PRINT April 2003


1989: The Removal of Tilted Arc

BY THE TIME RICHARD SERRA’S Tilted Arc was lifted from Federal Plaza in Lower Manhattan in March 1989, the controversy over its existence had spanned a decade. Discussions sparked by the 120-foot-long curved steel wall started even before its installation in 1981 and caused a detectable shift in attitude among artists, curators, and their audiences about the responsibility of public art to the public for whose benefit it is ostensibly intended.

Though the debate continues to this day, at the time the nature of that benefit had certainly been inadequately canvassed. The placement of art in the midst of life is not always an unqualified good, and it is still insufficiently appreciated that the right of people to participate in the decisions that affect their lives extends to art when it impinges on their lives as lived. The right of free expression is constitutionally guaranteed. What remains to be explored is what recourse we have over art that is imposed on us without our consent. But the dispute over Tilted Arc at least carved a place for these questions in the making of and discourse around public art.

In 1979, a committee of experts was charged with commissioning a work for the east plaza of the Jacob K. Javits Federal Building—an admittedly nondescript downtown site. These art professionals thought primarily in terms of a work that would “not be overwhelmed by a city of skyscrapers,” but they did not take greatly into account that the people who inhabited said city might be overwhelmed by the art. Because the intended site was public, more was at stake in the work’s placement than its quality as an aesthetic object.

“Not being overwhelmed by a city of skyscrapers” was translated into decisions based on scale. But more is involved in the concept of a site than the formal relationships with the visible surroundings that characterize it architecturally. The size of the sculpture was disproportionate to the size of the place, but, even more significant, Tilted Arc preempted the space, conflicting with the plaza’s function of facilitating transversals. Users of the plaza were obliged to find ways around what could not but be an obstacle on wet and windy winter days or in the unremitting heat of Manhattan summers. Even though the sculpture was celebrated on grounds of site-specificity, the site to which it was specific was construed entirely in optical terms. How could the art not be resented? It had been imposed on the basis of almost purely visual considerations by those expert in such matters, on people for whom visual considerations were only part of the story.

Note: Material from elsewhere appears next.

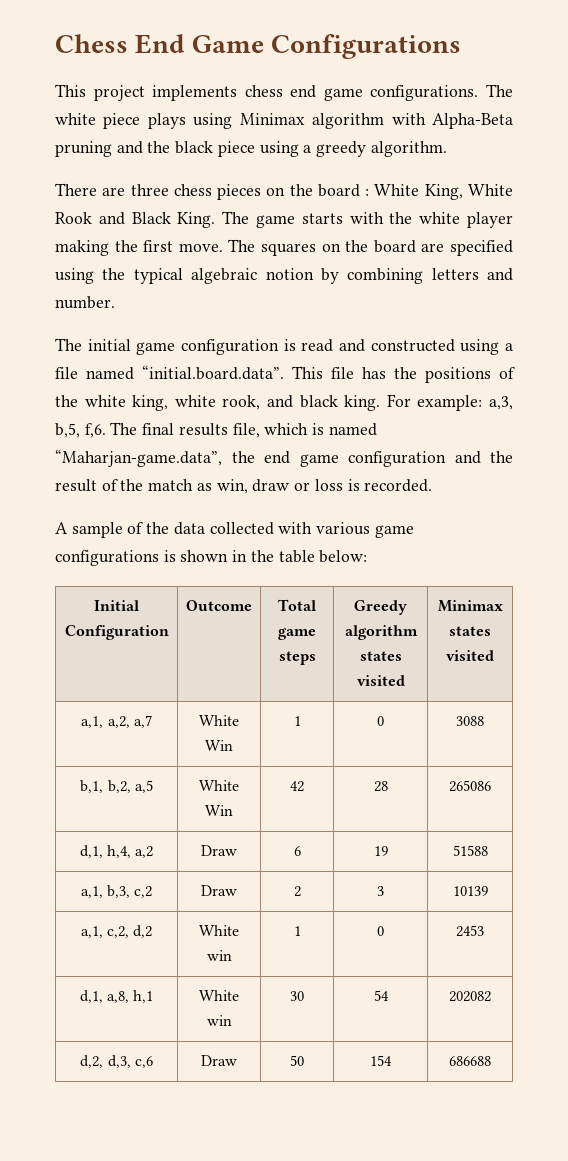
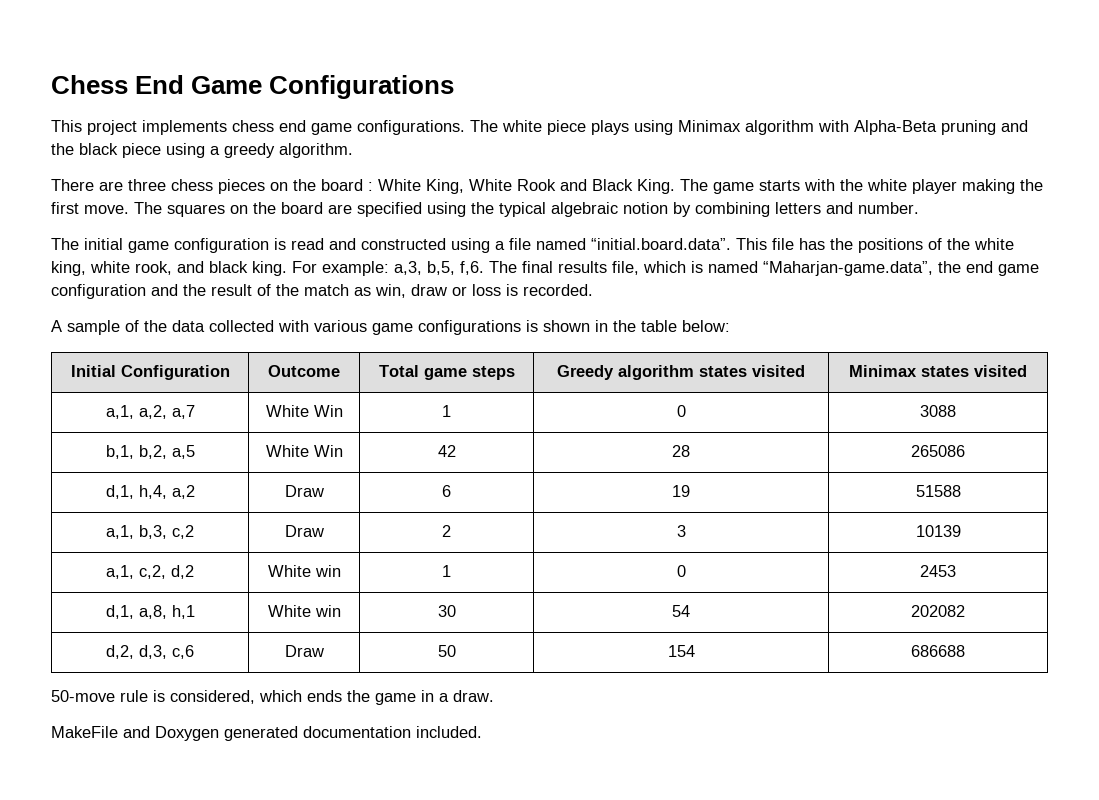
(491, 1061) none -> [51,690,494,705] [51,726,482,741] // 50-move rule is considered, which ends the game in a draw. // MakeFile and Doxygen generated documentation included.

Serra himself said, “My sculptures are not objects meant for a viewer to stop, look, and stare at.” He was, he continued, “interested in a behavioral space in which the viewer interacts with the sculpture in its context.” Note that the public continues to be thought of as “viewers,” and “interaction” as appreciating the way sculpture engages aesthetically with its surrounding space. There was no consideration of the possibility that the public’s interactions were not primarily aesthetic. The location itself of the sculpture took on a meaning: A decision had been made over which the public had no control. This meaning would have been the same had the sculpture been made not of rust-clad steel but of polished bronze or Lalique crystal, or of a chorus of elegant water jets set close together along the same curve. The alleged ugliness of its surface was subordinate to what the sculpture as a whole said politically. It was never just a question of taste.

The advocates for Tilted Arc did not think of the users of Federal Plaza as by definition the artwork’s relevant public. Instead, they defined “the public” in abstract terms, as deserving the best art there is, as it deserves the best knowledge that can be had. But where that art is to be placed, how it is to be lived with, and what its meaning will be for the lives on which it immediately impinges are among the issues the bitter debate barely touched. This left a wound that public-art practitioners are now attempting to dress. Let’s hope they remember: Specific unto a site is the form of life therein.

Arthur C. Danto is Johnsonian Professor Emeritus of Philosophy at Columbia University, art critic for The Nation, and a contributing editor of Artforum.